The project was originally proposed and carried out by Kowloon-Canton Railway Corporation (KCRC) to link the KCR West Rail that terminated at Nam Cheong station to the KCR East Rail at Hung Hom station. The tracks between Hung Hom and East Tsim Sha Tsui station had opened in 2004 as the Tsim Sha Tsui Extension, to alleviate surface traffic jams and congestion at Kowloon Tong station caused by passengers transferring between the KCR East Rail and the MTR by acting as a second interchange between the two systems.

Construction of the Kowloon Southern Link began in late 2005 by the KCRC; after the company's network was taken over by MTR Corporation Limited (MTRC) on 2 December 2007, the project was continued by MTRC. The link went into service on 16 August 2009.

Upon the completion of the rail link, the West Rail line assumed the tracks from the East Tsim Sha Tsui to Hung Hom portion of the East Rail line. At the same time both the East Rail and West Rail lines were altered to terminate in the south at Hung Hom station, with the platform and tracks at Hung Hom being rearranged to provide cross-platform interchange between the two lines (it forms two sets of island platforms).

Upon the opening of the extension, a new Tuen Mun-Hung Hom Monthly Pass was introduced for unlimited rides of the whole West Rail line (including the new extension).

On 27 June 2021, the West Rail line officially merged with the Ma On Shan line (which was already extended into the Tuen Ma line Phase 1 at the time) in East Kowloon to form the new Tuen Ma line, as part of the Shatin to Central link project. Hence, the Kowloon Southern Link portion of the West Rail line was absorbed by the new line and is now the central and southernmost part of the Tuen Ma line.

==Proposed Canton station==
Canton station (Chinese: 廣東站) was a planned railway station on the Kowloon Southern Link of West Rail line between East Tsim Sha Tsui station and Austin station, beneath the shopping mall, Harbour City in Tsim Sha Tsui, by replacing the existing underground car park.
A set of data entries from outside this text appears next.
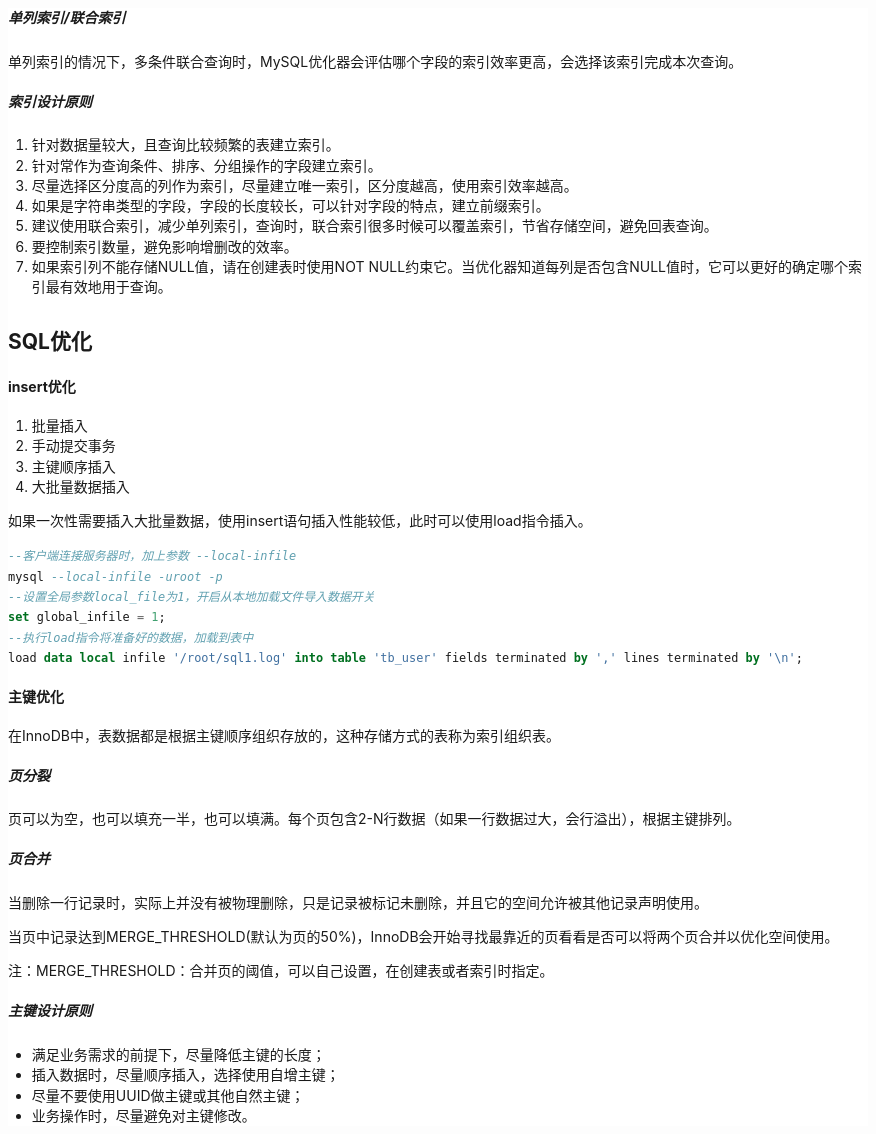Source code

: ##### 单列索引/联合索引

单列索引的情况下，多条件联合查询时，MySQL优化器会评估哪个字段的索引效率更高，会选择该索引完成本次查询。

##### 索引设计原则

1. 针对数据量较大，且查询比较频繁的表建立索引。
2. 针对常作为查询条件、排序、分组操作的字段建立索引。
3. 尽量选择区分度高的列作为索引，尽量建立唯一索引，区分度越高，使用索引效率越高。
4. 如果是字符串类型的字段，字段的长度较长，可以针对字段的特点，建立前缀索引。
5. 建议使用联合索引，减少单列索引，查询时，联合索引很多时候可以覆盖索引，节省存储空间，避免回表查询。
6. 要控制索引数量，避免影响增删改的效率。
7. 如果索引列不能存储NULL值，请在创建表时使用NOT NULL约束它。当优化器知道每列是否包含NULL值时，它可以更好的确定哪个索引最有效地用于查询。

## SQL优化

#### insert优化

1. 批量插入
2. 手动提交事务
3. 主键顺序插入
4. 大批量数据插入

  如果一次性需要插入大批量数据，使用insert语句插入性能较低，此时可以使用load指令插入。

```sql
--客户端连接服务器时，加上参数 --local-infile
mysql --local-infile -uroot -p
--设置全局参数local_file为1，开启从本地加载文件导入数据开关
set global_infile = 1;
--执行load指令将准备好的数据，加载到表中
load data local infile '/root/sql1.log' into table 'tb_user' fields terminated by ',' lines terminated by '\n';
```

#### 主键优化

在InnoDB中，表数据都是根据主键顺序组织存放的，这种存储方式的表称为索引组织表。

##### 页分裂

页可以为空，也可以填充一半，也可以填满。每个页包含2-N行数据（如果一行数据过大，会行溢出），根据主键排列。

##### 页合并

当删除一行记录时，实际上并没有被物理删除，只是记录被标记未删除，并且它的空间允许被其他记录声明使用。

当页中记录达到MERGE_THRESHOLD(默认为页的50%)，InnoDB会开始寻找最靠近的页看看是否可以将两个页合并以优化空间使用。

注：MERGE_THRESHOLD：合并页的阈值，可以自己设置，在创建表或者索引时指定。

##### 主键设计原则

- 满足业务需求的前提下，尽量降低主键的长度；
- 插入数据时，尽量顺序插入，选择使用自增主键；
- 尽量不要使用UUID做主键或其他自然主键；
- 业务操作时，尽量避免对主键修改。
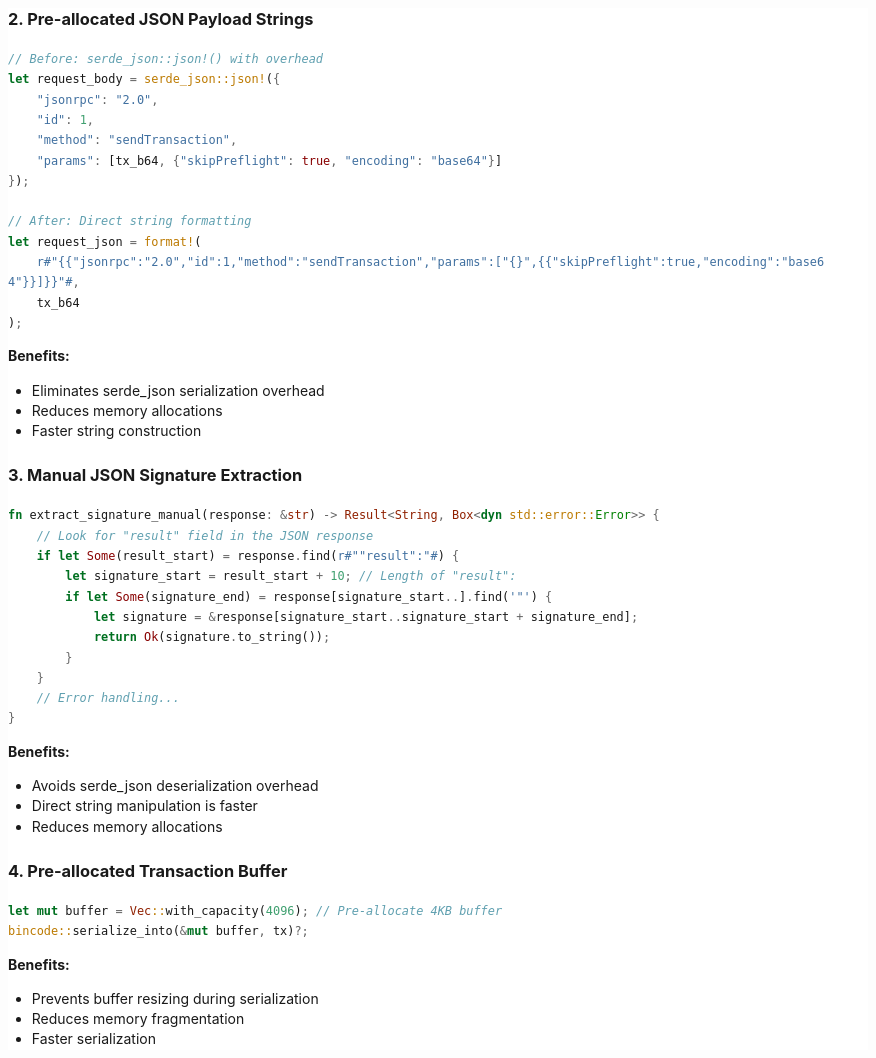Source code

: ### 2. Pre-allocated JSON Payload Strings
```rust
// Before: serde_json::json!() with overhead
let request_body = serde_json::json!({
    "jsonrpc": "2.0",
    "id": 1,
    "method": "sendTransaction",
    "params": [tx_b64, {"skipPreflight": true, "encoding": "base64"}]
});

// After: Direct string formatting
let request_json = format!(
    r#"{{"jsonrpc":"2.0","id":1,"method":"sendTransaction","params":["{}",{{"skipPreflight":true,"encoding":"base64"}}]}}"#,
    tx_b64
);
```

**Benefits:**
- Eliminates serde_json serialization overhead
- Reduces memory allocations
- Faster string construction

### 3. Manual JSON Signature Extraction
```rust
fn extract_signature_manual(response: &str) -> Result<String, Box<dyn std::error::Error>> {
    // Look for "result" field in the JSON response
    if let Some(result_start) = response.find(r#""result":"#) {
        let signature_start = result_start + 10; // Length of "result":
        if let Some(signature_end) = response[signature_start..].find('"') {
            let signature = &response[signature_start..signature_start + signature_end];
            return Ok(signature.to_string());
        }
    }
    // Error handling...
}
```

**Benefits:**
- Avoids serde_json deserialization overhead
- Direct string manipulation is faster
- Reduces memory allocations

### 4. Pre-allocated Transaction Buffer
```rust
let mut buffer = Vec::with_capacity(4096); // Pre-allocate 4KB buffer
bincode::serialize_into(&mut buffer, tx)?;
```

**Benefits:**
- Prevents buffer resizing during serialization
- Reduces memory fragmentation
- Faster serialization
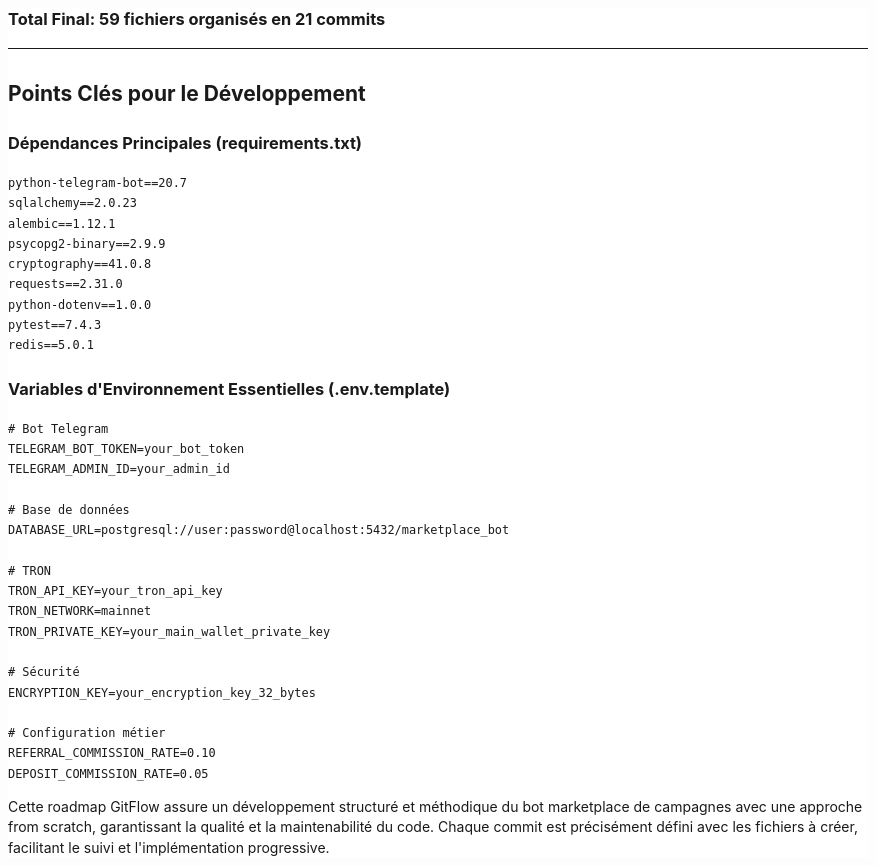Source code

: ### Total Final: 59 fichiers organisés en 21 commits

---

## Points Clés pour le Développement

### Dépendances Principales (requirements.txt)
```
python-telegram-bot==20.7
sqlalchemy==2.0.23
alembic==1.12.1
psycopg2-binary==2.9.9
cryptography==41.0.8
requests==2.31.0
python-dotenv==1.0.0
pytest==7.4.3
redis==5.0.1
```

### Variables d'Environnement Essentielles (.env.template)
```
# Bot Telegram
TELEGRAM_BOT_TOKEN=your_bot_token
TELEGRAM_ADMIN_ID=your_admin_id

# Base de données
DATABASE_URL=postgresql://user:password@localhost:5432/marketplace_bot

# TRON
TRON_API_KEY=your_tron_api_key
TRON_NETWORK=mainnet
TRON_PRIVATE_KEY=your_main_wallet_private_key

# Sécurité
ENCRYPTION_KEY=your_encryption_key_32_bytes

# Configuration métier
REFERRAL_COMMISSION_RATE=0.10
DEPOSIT_COMMISSION_RATE=0.05
```

Cette roadmap GitFlow assure un développement structuré et méthodique du bot marketplace de campagnes avec une approche from scratch, garantissant la qualité et la maintenabilité du code. Chaque commit est précisément défini avec les fichiers à créer, facilitant le suivi et l'implémentation progressive.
But it was never to be built because of the failed negotiations between the KCRC and The Wharf (Holdings) Limited, the owner of the Harbour City.

Originally KCRC requested The Wharf to fully or partially fund the construction of the station for HKD 1.8 billion. The Wharf disagreed, questioning if it was reasonable for a private enterprise to undertake the construction cost of public facilities. The station was eventually omitted from the project, officially announced on 6 December 2004.